The film includes shocking scenes that would make the most patriotic Americans shudder. Shortly after it begins, a suicide bomber associated with the Loyalist States, proudly carrying a large American flag, sprints into the centre of a group of vulnerable people, pleading with agents charged with guarding a water tanker, and detonates a bomb. Dozens of people including children are killed, many of whom were non-White Americans. This scene's power is that it bring home the threats Americans associate with foreign lands. Suddenly the menaces Americans instinctively link with states like Afghanistan, Burkina Faso, and Venezuela exist in cities like Charlottesville, New York, and Washington DC. America is no longer safe, and the threats have come from within instead of from abroad.  

The message of Christ applies to theocracies and secular states alike. Every state, regardless of its attitudes toward religion, has an interest in its people living together peacefully.

As an American watching this film from a cozy cinema in Oxford, I thought about how the violence, polarisation, and civic rage depicted in the film already exists in many forms in the country I love from a distance. Shootings, many of them mass in nature, happen every day in an America whose citizens are comfortable with violence but afraid of each other. The United States suffers from an embarrassingly high association with mass shootings, far more than whichever county manages to claim an ignominious second place. Whilst it is unlikely tanks and attack helicopters will surround the White House anytime soon, the casual spirit of violence that has overtaken American society already fosters a level of violence far above the threshold any twenty first century democratic state should tolerate.  

I watched this film as a proud American and as a committed Christian, a faith I share with many of my fellow American citizens. My Bible, and theirs, does say we are citizens of heaven” destined to enjoy an eternal posterity in a New Creation marked by perfect peace and prosperity. However, until Christ returns, and God remakes the cosmos, Christians do have a vital role to play in their everyday civic communities. Whilst Civil War offers a grim view of America’s immediate political future, that message of Christ contains the content needed to cure the gravest challenges bedevilling the United States. I remain optimistic. 

Not all Americans identify as Christians or even with organised religion; nevertheless, twentieth century history confirms that states that altogether ignore God will soon wither into an ecosystemic abyss of state-sponsored moral relativism that endorses the use of violence for an increasing, arbitrary range of unsuitable, injudicious, and illegitimate purposes. The message of Christ applies to theocracies and secular states alike. Every state, regardless of its attitudes toward religion, has an interest in its people living together peacefully. Humans need a moral system to provide them (as well as their societies at large) with at least a perceived sense of moral structure. Christ’s message articulates a concept of civic love that challenges the existing worship of civic and political violence. Christ argues that violence in moments of disagreement or dismay is never the appropriate option; the mark of genuine Christian devotion is revealed in the avoidance of violent action even when the use of violence would not categorically be condemned by observers. 

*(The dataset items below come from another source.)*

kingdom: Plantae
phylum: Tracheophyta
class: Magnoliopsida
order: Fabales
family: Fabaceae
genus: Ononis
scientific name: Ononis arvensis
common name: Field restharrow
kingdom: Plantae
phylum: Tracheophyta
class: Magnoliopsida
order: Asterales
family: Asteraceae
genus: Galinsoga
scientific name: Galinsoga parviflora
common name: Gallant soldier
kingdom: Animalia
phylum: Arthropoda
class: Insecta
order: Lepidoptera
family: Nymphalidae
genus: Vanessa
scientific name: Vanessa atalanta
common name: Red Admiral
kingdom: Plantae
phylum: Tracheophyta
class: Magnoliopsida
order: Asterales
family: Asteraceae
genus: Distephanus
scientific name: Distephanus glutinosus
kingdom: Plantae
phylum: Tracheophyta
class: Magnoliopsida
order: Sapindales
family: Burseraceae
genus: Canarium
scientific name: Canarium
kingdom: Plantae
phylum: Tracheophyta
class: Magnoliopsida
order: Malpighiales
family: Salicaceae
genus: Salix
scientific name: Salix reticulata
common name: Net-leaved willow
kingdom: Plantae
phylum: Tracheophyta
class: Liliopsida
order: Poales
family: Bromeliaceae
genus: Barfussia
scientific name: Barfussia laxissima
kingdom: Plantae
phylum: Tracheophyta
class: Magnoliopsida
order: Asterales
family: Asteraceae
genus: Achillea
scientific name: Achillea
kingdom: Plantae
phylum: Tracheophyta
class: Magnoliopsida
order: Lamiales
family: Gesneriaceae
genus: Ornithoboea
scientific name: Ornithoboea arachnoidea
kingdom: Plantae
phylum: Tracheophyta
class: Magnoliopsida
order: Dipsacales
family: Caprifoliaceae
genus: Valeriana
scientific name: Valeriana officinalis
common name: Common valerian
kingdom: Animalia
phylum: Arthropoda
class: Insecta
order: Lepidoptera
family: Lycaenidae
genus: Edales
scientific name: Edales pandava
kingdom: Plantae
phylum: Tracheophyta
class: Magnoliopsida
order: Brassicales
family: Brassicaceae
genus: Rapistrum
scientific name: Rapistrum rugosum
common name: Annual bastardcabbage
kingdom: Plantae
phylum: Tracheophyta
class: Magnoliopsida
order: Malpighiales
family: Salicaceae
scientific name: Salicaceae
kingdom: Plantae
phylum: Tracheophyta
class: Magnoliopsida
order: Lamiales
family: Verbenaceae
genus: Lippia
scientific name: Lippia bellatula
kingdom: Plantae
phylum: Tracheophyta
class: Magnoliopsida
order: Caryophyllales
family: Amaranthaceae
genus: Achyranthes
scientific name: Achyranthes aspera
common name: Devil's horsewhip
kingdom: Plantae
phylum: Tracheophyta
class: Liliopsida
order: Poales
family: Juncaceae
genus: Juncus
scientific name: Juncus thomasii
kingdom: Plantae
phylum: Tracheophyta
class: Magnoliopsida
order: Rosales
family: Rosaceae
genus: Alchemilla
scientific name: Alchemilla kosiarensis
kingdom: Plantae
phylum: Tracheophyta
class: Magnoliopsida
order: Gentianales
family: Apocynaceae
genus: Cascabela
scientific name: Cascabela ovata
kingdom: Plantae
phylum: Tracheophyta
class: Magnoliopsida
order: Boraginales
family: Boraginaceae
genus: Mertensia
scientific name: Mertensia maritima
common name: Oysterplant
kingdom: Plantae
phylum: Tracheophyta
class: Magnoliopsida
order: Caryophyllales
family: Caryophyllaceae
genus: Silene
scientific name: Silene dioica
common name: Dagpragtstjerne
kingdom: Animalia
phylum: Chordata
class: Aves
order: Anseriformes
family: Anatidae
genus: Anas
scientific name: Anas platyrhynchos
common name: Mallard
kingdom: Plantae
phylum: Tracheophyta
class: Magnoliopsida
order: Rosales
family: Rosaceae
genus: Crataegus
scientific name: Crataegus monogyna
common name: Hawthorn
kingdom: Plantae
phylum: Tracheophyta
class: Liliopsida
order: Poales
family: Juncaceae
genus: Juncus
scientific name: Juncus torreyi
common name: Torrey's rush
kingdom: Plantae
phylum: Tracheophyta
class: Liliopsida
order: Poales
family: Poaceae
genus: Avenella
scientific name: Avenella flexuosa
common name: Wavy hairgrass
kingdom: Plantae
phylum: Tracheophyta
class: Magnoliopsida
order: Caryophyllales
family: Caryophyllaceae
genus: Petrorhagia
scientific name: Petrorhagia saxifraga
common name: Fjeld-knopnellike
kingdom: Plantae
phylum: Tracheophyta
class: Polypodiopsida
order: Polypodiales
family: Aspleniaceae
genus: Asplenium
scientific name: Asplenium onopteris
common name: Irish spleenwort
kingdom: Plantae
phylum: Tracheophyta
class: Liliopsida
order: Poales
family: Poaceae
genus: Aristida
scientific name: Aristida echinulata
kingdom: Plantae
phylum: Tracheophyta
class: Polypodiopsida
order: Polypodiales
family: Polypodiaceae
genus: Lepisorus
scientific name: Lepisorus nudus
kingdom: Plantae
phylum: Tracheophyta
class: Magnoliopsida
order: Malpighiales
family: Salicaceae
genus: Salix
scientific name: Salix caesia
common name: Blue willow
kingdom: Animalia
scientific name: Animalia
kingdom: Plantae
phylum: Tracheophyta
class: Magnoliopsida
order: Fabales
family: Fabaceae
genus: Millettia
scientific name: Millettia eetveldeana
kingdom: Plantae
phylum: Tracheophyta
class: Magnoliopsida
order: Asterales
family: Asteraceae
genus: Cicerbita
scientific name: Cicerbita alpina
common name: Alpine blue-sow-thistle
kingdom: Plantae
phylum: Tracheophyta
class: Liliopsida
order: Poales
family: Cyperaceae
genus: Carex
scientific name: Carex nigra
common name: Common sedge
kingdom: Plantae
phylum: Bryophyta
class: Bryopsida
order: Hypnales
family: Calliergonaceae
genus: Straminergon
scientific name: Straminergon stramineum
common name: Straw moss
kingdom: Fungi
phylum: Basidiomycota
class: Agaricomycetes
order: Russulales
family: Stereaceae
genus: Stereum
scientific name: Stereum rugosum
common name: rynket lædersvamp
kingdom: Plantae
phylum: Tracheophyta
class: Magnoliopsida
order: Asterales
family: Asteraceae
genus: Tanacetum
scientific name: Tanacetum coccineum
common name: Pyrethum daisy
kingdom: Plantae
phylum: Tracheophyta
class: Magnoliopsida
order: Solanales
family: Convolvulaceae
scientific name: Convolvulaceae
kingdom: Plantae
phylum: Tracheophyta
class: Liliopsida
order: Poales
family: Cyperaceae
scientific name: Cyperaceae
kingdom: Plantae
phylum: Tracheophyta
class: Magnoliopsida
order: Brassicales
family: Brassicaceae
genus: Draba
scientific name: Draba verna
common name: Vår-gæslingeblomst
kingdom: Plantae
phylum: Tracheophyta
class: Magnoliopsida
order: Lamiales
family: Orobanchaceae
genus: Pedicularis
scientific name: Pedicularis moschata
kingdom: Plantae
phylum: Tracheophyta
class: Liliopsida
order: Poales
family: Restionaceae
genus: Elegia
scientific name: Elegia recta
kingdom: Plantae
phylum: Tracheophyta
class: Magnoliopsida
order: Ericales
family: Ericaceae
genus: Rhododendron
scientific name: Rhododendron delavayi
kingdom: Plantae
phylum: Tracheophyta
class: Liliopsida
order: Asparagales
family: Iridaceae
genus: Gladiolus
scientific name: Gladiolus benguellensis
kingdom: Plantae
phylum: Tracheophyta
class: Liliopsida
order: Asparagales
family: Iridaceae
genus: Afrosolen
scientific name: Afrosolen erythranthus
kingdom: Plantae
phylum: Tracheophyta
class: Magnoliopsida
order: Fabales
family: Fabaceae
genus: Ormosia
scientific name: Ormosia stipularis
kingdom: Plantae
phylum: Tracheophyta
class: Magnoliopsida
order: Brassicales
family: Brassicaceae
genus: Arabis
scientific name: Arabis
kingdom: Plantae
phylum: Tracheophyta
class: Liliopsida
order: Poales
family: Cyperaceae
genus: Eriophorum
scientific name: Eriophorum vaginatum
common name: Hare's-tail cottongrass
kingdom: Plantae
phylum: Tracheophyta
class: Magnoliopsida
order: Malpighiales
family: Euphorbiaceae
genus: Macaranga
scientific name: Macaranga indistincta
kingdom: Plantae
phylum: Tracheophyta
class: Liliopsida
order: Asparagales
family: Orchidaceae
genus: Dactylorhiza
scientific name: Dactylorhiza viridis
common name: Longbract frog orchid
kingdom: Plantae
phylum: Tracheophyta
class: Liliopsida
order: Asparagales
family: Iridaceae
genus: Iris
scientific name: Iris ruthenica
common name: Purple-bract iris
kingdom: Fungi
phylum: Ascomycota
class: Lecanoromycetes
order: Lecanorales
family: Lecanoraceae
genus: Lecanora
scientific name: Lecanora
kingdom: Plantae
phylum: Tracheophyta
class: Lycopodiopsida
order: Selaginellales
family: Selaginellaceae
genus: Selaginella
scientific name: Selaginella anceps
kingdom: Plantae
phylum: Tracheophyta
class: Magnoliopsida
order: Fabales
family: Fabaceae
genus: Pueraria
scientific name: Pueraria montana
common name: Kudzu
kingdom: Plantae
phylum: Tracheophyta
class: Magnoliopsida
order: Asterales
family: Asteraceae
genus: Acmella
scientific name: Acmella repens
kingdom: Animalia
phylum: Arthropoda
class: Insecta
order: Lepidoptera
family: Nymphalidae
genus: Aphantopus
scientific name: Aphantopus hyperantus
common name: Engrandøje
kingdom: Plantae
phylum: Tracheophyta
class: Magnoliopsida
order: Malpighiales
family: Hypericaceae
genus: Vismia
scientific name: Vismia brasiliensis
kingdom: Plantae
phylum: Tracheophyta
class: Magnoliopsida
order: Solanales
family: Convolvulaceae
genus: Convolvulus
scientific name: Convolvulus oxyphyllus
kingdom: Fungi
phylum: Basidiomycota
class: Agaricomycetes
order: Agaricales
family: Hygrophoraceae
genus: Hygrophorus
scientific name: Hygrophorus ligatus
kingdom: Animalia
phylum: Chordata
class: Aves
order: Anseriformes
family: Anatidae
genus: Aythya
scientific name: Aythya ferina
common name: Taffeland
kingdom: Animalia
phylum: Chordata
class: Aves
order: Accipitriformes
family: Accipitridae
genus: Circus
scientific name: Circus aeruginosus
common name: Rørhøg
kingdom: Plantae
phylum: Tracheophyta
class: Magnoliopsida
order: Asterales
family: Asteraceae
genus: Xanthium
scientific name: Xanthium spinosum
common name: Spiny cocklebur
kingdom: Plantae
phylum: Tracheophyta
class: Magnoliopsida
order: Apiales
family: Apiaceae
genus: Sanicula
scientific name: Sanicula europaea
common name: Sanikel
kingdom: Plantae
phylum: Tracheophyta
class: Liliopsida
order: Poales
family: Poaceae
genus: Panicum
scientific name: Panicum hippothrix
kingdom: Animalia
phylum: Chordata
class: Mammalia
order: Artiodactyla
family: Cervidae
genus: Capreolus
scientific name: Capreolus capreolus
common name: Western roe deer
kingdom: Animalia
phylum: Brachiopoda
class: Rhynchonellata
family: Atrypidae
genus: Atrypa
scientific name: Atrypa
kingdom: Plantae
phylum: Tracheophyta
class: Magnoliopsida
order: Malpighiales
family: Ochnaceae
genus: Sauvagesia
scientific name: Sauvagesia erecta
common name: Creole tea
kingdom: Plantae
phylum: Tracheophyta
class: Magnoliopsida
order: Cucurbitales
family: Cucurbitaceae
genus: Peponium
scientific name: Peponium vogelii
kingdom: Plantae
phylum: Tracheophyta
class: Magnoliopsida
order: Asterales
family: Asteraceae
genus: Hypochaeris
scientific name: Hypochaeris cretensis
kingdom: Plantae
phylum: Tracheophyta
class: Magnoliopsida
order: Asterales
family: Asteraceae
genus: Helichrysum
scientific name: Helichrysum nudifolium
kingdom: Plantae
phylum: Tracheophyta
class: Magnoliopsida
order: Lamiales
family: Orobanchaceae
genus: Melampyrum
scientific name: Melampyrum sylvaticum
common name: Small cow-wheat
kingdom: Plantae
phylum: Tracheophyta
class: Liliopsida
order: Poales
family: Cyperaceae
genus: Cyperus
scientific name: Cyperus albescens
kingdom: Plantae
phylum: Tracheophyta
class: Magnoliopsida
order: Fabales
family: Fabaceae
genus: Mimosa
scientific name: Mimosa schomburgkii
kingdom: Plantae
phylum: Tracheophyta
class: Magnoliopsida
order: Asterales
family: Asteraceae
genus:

Civil War explains how multiple, competing Americas exist. These Americas have different cultures, economic capacities, and sociopolitical ideologies. It teaches that America’s main problem is Americans only love other Americans like them. A number of enclaves exist across American society. Cut off from each other, the development of these enclaves has led to the emergence of micro-Americas so distinctive from each other that some of them no longer view formal geopolitical ties with other micro-Americas as in their best interest.  

The same enclavisation portrayed in Civil War exists in the nonfictional, real-life America. However, unlike in the America depicted in the film, the real-life America still has time to solve its sociopolitical troubles and stop the American state from collapsing. I recommend Civil War to anyone interested in being entertained and warned by what a dystopian, worst-case-scenario of near-future American political activity might actually look like.